*** Extrait présenté ***

Opinion
France, Turquie,
génocide arménien:
l'Assemblée nationale contre l'intérêt
national
Pascal Boniface
Pascal
Boniface - Photo IRIS
Vendredi 23
décembre
2011
L’Assemblée
Nationale vient de voter une loi visant
à pénaliser la négation du génocide
arménien commis par l’empire Ottoman en
1915.
Ce texte pose de nombreux problèmes.
Est-ce au Parlement de légiférer sur
l’Histoire ? Ce n’est pas vraiment dans
la tradition démocratique. Ce sont
plutôt les régimes autoritaires qui
veulent imposer une Histoire officielle.
Lorsque l’État dirige le travail des
historiens ce n’est pas bon signe.
Le Parlement français est-il habilité à
légiférer sur l’Histoire des autres pays
? Mais alors, pourquoi ne pas adopter
une loi pénalisant la négation du
génocide des amérindiens par l’empire
espagnol ou des natifs américains par
les Etats Unis ?
L’idée de faire l’Histoire est
dangereuse politiquement. Faire celle
des autres pays dénote un sentiment de
supériorité qui n’est plus d’age à
l’heure de la globalisation. « Ne
faisons pas aux autres ce que nous
n’aimerions pas qu’ils nous fassent » et
« ne nous croyons pas supérieurs aux
autres » sont des principes qui ont été
bafoués. Nous donnons l’image déplorable
d’un pays prompt à donner des leçons, à
juger l’histoire des autres plus
facilement que la sienne.
Si on souhaite que la Turquie se penche
sur son histoire est-ce la meilleure
méthode ? N’avons-nous pas au contraire
créé une réaction de crispation et
donner un coup de pouce aux ultra
nationalistes et aux négationnistes ?
Que ferons-nous par ailleurs si le
Parlement turc adopte une loi pénalisant
la négation du génocide vendéen ou des
crimes de guerre de l’époque coloniale ?
Nous serions scandalises !
La Turquie doit reconnaitre le génocide
arménien. En le faisant, elle ne se
diminuerait pas, elle se grandirait.
Mais elle ne le fera pas sur
l’injonction du Parlement français.
Les députés qui ont adopté ce texte
l’ont fait pour satisfaire des
associations arméniennes. Il est tout à
fait normal que celles ci veulent
développer le devoir de mémoire par
rapport au génocide dont leurs ancêtres
ont été victimes, mais cela ne passe pas
par la loi.
En privilégiant leur intérêt électoral à
court terme, les députés qui ont adopté
ce texte ont méconnu l’intérêt national.
La Turquie est un pays émergent. Une
puissance montante avec laquelle nous
avons des intérêts, non seulement
économiques mais aussi et surtout
politiques et stratégiques. Ils sont
durablement atteints par ce vote.

***

Travail demandé.
**a)** Pour chacune des affirmations suivantes, indiquez par oui ou par non si elle concorde avec la tribune sur la loi visant le génocide arménien, en citant à l'identique les mots du texte qui tranchent. (i) L'auteur estime que la Turquie doit reconnaître le génocide arménien. (ii) La loi en question a été votée par le Sénat. (iii) La Turquie y est présentée comme une puissance en déclin.
**b)** Renvoyez sans aucune modification les lignes des enregistrements, en commençant à celle qui contient «name author: A. Cunn.» et en vous arrêtant après celle qui contient «state / province: Kansas».
Le texte et les enregistrements n'ont aucun lien entre eux.

*** Données d'entrée ***

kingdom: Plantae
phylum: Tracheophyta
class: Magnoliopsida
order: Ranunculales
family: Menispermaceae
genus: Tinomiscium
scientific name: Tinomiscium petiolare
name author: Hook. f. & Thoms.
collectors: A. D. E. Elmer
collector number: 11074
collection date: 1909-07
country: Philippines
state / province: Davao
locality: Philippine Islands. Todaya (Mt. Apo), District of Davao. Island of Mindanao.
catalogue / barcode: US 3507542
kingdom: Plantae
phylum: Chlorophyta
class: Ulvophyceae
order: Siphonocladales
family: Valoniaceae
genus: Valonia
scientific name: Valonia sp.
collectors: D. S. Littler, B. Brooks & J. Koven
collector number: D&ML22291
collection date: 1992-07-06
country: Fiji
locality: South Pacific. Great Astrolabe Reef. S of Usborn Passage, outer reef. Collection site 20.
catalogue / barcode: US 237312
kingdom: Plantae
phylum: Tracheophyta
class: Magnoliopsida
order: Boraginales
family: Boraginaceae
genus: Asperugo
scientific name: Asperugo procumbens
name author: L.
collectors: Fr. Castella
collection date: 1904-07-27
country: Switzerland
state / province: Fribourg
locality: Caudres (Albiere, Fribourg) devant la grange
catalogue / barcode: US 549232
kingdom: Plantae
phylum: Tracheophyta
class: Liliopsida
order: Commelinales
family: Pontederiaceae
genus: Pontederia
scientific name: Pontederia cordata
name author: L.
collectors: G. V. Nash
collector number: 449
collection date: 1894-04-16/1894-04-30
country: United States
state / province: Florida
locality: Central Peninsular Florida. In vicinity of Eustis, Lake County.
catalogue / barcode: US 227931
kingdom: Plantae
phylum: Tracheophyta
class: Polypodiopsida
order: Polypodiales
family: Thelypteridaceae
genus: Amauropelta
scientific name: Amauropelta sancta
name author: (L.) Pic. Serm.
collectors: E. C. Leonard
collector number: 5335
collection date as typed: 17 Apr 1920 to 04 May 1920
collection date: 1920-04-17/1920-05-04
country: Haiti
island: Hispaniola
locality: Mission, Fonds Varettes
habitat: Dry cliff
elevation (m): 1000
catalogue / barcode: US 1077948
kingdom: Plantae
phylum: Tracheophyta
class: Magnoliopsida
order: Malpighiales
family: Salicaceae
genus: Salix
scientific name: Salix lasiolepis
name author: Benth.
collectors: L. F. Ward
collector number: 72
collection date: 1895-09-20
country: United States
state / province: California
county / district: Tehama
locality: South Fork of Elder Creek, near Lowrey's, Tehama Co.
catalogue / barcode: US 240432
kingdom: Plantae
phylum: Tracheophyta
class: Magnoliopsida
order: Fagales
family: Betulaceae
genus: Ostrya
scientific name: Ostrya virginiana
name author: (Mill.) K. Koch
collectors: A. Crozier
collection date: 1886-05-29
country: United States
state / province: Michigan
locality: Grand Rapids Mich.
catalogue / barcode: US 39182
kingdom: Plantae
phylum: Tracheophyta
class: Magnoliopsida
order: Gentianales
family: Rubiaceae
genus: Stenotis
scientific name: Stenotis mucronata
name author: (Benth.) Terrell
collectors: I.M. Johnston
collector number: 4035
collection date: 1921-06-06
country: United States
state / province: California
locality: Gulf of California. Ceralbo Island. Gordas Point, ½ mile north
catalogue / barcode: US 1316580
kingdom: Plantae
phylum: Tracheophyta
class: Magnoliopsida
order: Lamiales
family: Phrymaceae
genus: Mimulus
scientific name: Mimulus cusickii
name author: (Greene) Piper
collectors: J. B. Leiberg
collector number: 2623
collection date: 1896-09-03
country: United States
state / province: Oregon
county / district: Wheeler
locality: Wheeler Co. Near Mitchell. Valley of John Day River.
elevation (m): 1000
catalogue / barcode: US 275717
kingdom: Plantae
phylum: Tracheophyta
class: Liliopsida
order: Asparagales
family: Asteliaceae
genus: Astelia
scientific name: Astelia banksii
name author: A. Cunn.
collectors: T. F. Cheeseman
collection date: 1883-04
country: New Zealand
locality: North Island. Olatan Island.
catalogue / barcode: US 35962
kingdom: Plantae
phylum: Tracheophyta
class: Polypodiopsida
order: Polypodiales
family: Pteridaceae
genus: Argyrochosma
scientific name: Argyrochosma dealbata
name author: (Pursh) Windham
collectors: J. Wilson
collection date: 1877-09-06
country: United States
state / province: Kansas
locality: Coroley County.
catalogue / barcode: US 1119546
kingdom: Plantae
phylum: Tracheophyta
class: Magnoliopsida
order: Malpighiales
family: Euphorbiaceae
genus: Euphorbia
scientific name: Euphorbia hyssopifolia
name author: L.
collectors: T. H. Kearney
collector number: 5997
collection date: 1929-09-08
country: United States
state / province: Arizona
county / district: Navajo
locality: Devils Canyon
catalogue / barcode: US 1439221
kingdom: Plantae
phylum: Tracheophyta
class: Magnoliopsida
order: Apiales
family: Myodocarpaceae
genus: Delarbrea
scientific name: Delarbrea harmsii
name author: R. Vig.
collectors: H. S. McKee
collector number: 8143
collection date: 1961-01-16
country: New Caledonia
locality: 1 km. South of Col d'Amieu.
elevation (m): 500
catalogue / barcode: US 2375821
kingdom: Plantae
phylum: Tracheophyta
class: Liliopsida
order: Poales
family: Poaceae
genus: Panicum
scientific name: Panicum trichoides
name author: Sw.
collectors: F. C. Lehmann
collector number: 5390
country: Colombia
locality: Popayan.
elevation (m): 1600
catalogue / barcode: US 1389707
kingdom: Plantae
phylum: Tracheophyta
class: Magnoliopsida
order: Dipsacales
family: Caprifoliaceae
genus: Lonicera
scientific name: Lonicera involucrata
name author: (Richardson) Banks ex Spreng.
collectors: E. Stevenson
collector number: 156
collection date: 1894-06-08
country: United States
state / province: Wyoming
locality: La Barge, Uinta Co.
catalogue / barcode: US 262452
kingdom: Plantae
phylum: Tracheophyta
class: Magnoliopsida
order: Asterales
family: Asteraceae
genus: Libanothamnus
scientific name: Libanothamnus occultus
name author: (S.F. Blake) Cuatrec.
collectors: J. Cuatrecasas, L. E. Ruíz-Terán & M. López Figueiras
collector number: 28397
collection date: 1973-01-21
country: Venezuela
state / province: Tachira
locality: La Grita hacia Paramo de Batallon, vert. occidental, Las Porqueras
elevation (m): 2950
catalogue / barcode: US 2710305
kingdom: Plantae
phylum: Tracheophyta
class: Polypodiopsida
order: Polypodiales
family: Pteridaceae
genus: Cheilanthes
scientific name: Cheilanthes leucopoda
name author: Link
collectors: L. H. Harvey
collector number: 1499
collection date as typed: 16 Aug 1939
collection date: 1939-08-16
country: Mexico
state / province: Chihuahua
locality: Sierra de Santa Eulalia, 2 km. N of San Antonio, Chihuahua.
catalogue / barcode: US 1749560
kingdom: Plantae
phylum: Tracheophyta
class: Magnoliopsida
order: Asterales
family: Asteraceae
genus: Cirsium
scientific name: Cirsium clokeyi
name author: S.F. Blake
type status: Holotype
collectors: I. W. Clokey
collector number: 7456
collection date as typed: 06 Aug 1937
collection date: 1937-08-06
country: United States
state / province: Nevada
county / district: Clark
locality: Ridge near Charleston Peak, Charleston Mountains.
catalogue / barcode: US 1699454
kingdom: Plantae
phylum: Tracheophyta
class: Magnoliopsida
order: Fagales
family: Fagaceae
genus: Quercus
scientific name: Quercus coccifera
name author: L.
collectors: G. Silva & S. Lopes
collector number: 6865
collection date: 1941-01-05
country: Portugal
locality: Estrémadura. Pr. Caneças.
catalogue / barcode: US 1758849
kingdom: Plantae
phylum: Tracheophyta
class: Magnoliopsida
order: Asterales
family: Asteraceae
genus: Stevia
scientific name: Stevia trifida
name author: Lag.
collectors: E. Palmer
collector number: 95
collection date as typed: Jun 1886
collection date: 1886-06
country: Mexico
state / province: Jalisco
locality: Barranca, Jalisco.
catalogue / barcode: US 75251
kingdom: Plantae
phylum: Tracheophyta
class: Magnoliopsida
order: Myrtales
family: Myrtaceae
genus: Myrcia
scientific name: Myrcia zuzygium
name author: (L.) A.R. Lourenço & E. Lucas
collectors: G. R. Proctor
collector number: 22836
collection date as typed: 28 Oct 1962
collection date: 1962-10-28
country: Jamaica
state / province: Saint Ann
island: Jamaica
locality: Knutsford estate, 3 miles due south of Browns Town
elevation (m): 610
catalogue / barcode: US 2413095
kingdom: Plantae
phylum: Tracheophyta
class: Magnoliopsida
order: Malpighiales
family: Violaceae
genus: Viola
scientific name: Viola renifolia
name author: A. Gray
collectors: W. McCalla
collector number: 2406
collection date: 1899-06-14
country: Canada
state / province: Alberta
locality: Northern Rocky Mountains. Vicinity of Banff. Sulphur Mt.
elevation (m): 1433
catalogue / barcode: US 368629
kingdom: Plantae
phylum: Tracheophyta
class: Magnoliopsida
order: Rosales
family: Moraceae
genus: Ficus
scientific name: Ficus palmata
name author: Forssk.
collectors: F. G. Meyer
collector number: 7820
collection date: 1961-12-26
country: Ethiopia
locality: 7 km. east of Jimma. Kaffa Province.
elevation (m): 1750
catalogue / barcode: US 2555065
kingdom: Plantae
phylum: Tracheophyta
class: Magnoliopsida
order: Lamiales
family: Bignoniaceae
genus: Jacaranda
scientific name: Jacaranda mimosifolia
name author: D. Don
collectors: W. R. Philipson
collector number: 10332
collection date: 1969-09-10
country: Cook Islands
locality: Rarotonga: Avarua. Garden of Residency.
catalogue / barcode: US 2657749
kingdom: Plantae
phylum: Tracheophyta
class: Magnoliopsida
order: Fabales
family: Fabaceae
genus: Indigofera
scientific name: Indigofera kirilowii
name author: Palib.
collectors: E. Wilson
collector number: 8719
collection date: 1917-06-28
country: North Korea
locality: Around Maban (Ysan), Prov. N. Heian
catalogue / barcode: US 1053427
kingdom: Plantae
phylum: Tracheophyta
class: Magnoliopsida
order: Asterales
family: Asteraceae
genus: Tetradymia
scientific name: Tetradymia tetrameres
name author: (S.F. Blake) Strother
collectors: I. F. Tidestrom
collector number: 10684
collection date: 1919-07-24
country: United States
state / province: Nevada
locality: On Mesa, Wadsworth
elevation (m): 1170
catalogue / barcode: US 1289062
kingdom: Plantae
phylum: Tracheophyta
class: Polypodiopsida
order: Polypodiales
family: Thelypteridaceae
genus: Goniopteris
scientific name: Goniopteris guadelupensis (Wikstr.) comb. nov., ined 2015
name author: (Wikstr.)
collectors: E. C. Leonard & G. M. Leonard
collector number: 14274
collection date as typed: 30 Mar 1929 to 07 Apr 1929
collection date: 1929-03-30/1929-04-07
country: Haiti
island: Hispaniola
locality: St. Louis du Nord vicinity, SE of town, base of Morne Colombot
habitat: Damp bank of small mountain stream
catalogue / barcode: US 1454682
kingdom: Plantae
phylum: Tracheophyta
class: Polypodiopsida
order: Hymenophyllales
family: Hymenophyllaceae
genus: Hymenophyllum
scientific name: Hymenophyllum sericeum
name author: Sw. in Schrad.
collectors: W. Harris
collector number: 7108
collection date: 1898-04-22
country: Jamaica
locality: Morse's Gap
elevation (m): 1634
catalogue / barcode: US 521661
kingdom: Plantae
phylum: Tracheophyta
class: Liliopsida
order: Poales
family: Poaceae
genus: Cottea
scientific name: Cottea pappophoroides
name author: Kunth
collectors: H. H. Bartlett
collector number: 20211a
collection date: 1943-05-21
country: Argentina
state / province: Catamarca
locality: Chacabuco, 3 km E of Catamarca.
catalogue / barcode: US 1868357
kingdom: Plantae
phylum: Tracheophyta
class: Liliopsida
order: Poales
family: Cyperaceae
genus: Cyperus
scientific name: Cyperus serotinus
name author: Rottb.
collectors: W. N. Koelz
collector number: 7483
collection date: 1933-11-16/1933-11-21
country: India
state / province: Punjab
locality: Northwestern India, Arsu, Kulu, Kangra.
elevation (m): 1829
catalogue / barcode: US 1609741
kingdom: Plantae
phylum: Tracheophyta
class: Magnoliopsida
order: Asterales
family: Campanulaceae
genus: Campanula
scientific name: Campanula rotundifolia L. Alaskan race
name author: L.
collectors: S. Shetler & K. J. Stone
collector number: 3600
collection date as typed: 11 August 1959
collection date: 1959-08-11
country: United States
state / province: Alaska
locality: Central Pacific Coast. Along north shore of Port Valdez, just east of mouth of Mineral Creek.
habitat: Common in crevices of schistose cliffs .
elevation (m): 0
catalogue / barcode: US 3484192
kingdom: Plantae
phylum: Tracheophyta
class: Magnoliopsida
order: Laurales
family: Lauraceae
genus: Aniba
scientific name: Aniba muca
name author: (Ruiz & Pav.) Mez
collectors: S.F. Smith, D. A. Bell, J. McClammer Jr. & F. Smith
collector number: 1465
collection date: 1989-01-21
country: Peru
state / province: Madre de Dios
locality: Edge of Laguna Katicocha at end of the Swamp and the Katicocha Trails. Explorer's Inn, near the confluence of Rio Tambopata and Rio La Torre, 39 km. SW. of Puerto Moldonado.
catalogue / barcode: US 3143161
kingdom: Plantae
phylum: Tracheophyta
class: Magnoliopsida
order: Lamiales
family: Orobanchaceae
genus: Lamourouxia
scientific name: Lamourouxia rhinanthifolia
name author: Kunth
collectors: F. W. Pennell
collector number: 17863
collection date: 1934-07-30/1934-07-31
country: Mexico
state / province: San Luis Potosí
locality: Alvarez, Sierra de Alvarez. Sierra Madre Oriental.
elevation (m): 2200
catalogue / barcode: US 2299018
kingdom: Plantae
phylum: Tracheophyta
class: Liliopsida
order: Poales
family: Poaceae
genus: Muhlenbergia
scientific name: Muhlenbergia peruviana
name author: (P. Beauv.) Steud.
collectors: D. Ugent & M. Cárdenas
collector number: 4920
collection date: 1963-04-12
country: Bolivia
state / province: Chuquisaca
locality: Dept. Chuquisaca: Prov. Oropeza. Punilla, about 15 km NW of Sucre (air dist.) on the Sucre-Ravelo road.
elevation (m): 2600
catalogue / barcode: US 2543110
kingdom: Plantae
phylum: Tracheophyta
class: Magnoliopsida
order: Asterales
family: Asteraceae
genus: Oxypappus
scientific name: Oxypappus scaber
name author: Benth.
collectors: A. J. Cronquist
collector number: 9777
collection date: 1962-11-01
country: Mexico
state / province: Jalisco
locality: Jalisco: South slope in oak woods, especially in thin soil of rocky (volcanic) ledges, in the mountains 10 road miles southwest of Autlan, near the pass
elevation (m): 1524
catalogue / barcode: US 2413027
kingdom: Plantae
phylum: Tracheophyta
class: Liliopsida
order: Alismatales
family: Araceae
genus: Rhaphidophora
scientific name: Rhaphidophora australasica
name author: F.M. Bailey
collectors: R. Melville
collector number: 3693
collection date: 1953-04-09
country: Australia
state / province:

***

Réponses rédigées.
**a)**
(i) Oui : « La Turquie doit reconnaitre le génocide arménien. »
(ii) Non : « L’Assemblée Nationale vient de voter une loi »
(iii) Non : « Une puissance montante »

**b)**
name author: A. Cunn.
collectors: T. F. Cheeseman
collection date: 1883-04
country: New Zealand
locality: North Island. Olatan Island.
catalogue / barcode: US 35962
kingdom: Plantae
phylum: Tracheophyta
class: Polypodiopsida
order: Polypodiales
family: Pteridaceae
genus: Argyrochosma
scientific name: Argyrochosma dealbata
name author: (Pursh) Windham
collectors: J. Wilson
collection date: 1877-09-06
country: United States
state / province: Kansas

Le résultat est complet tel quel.